#### [Texto fornecido]

Que se pense duas vezes antes de usar expressões como “vida madrasta” ou “uns são filhos, outros enteados”. Sendo certo que o padrasto não é pai, nem o deve substituir, o certo é que há vínculos afetivos que se criam, de tal forma que há quem opte por lhes chamar pai. Estará errado? Ana Guilhas acha que não. “Acho importante que a criança conheça sempre a sua história, a sua origem porque segredos ou as histórias “mal contadas” são de alguma forma intuídas pela criança e originam sempre bloqueios no seu desenvolvimento.

Mas se o papel de pai (assim como o de mãe) não têm que ser vividos pelo pai biológico”, defende Ana Guilhas, lembrando outras situações: é isso que acontece, como no caso da adoção ou de alguns tios ou avós que assumem essa função. “Ter um pai biológico presente e que deseje exercer o seu papel de forma plena e amorosa, é maravilhoso. O padrasto entra como mais uma relação saudável e estruturante na vida da criança. Na situação contrária, é igualmente bom poder escolher e ser escolhido por um pai afetivo – que neste caso será o padrasto.”

Linhas do conjunto de dados:
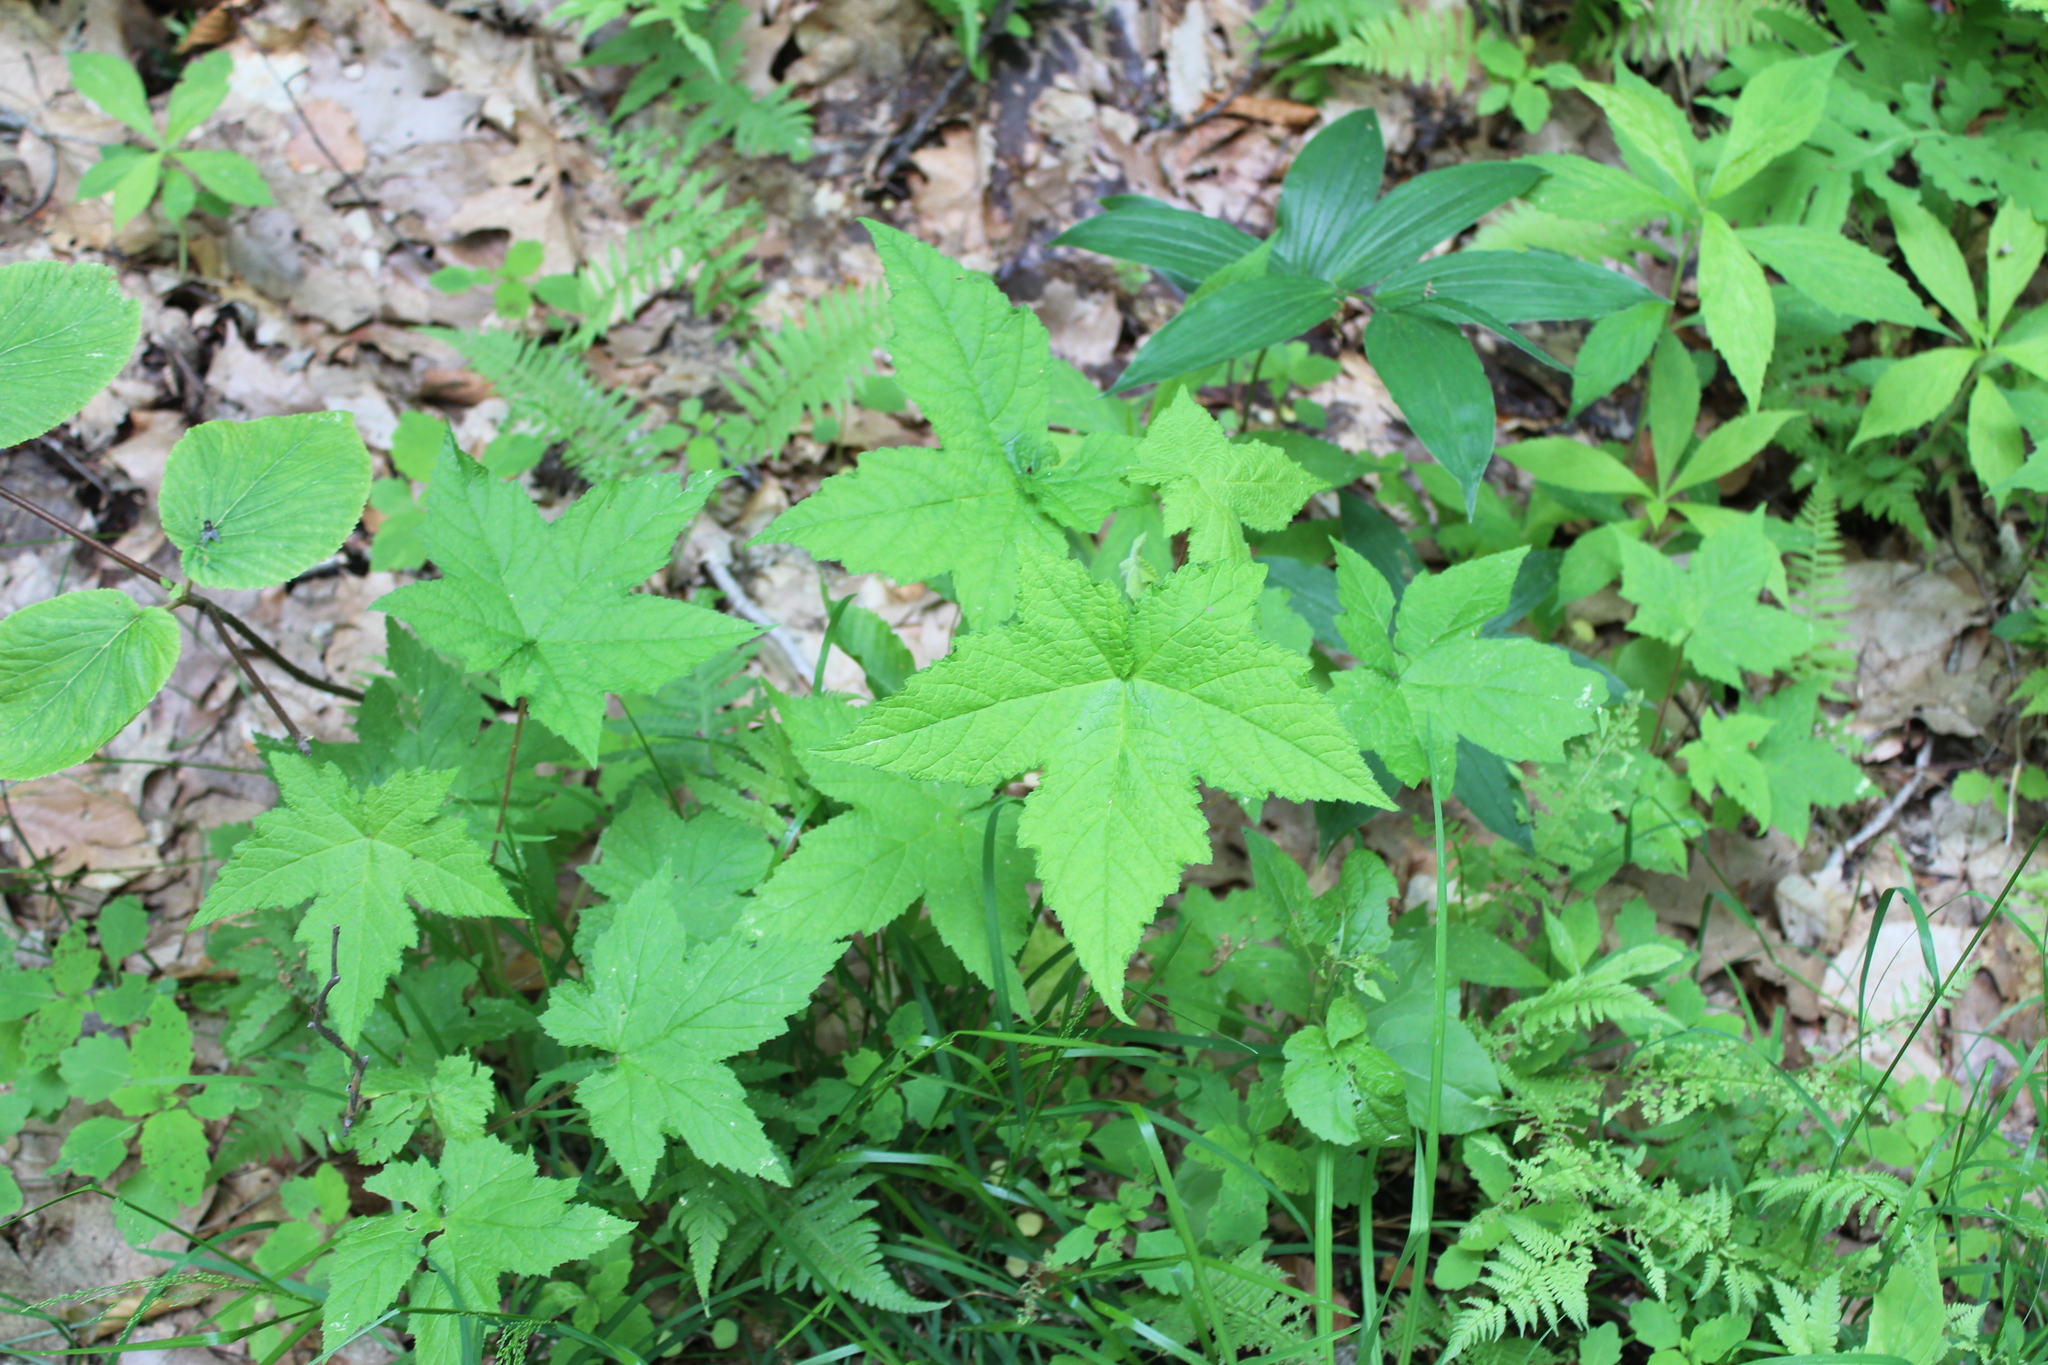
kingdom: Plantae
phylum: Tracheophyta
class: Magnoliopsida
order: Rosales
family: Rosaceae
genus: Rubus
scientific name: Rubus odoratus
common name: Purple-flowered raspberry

#### [Conjunto de exercícios]
1. Imprima sem alterações todas as linhas da listagem e deixe as imagens de fora da resposta.
2. Prossiga o texto sobre o papel do padrasto na vida da criança a partir do ponto em que ele termina.

#### [Resultados do exercício]
1.
kingdom: Plantae
phylum: Tracheophyta
class: Magnoliopsida
order: Rosales
family: Rosaceae
genus: Rubus
scientific name: Rubus odoratus
common name: Purple-flowered raspberry

2.
Padrastos: O amor que se aprende

Os sete perfis de padrastos

Susana Atalaia, socióloga e investigadora pós-doutorada no Instituto de Ciências Sociais (ICS) da Universidade de Lisboa, identifica na sua tese de doutoramento “A Parentalidade em Contexto de Recomposição Familiar: O Caso do Padrasto” sete modos diferentes de construção da parentalidade do padrasto.

O Padrasto Envolvido

“Digo-lhes que têm um pai, mas eu também me sinto pai deles.”

Muito disponível e presente, partilha com a mãe as responsabilidades, decisões e autoridade parental, mantendo com os enteados um laço íntimo e afetivo. Para ele, ser pai é igual a ser padrasto. Encara o casal conjugal como um casal parental e a presença do pai biológico não o impede de exercer a parentalidade no quotidiano.

O Padrasto Pai Substituto

“O pai nunca quis saber dele e quem o está a educar sou eu. Chama-me mesmo pai.”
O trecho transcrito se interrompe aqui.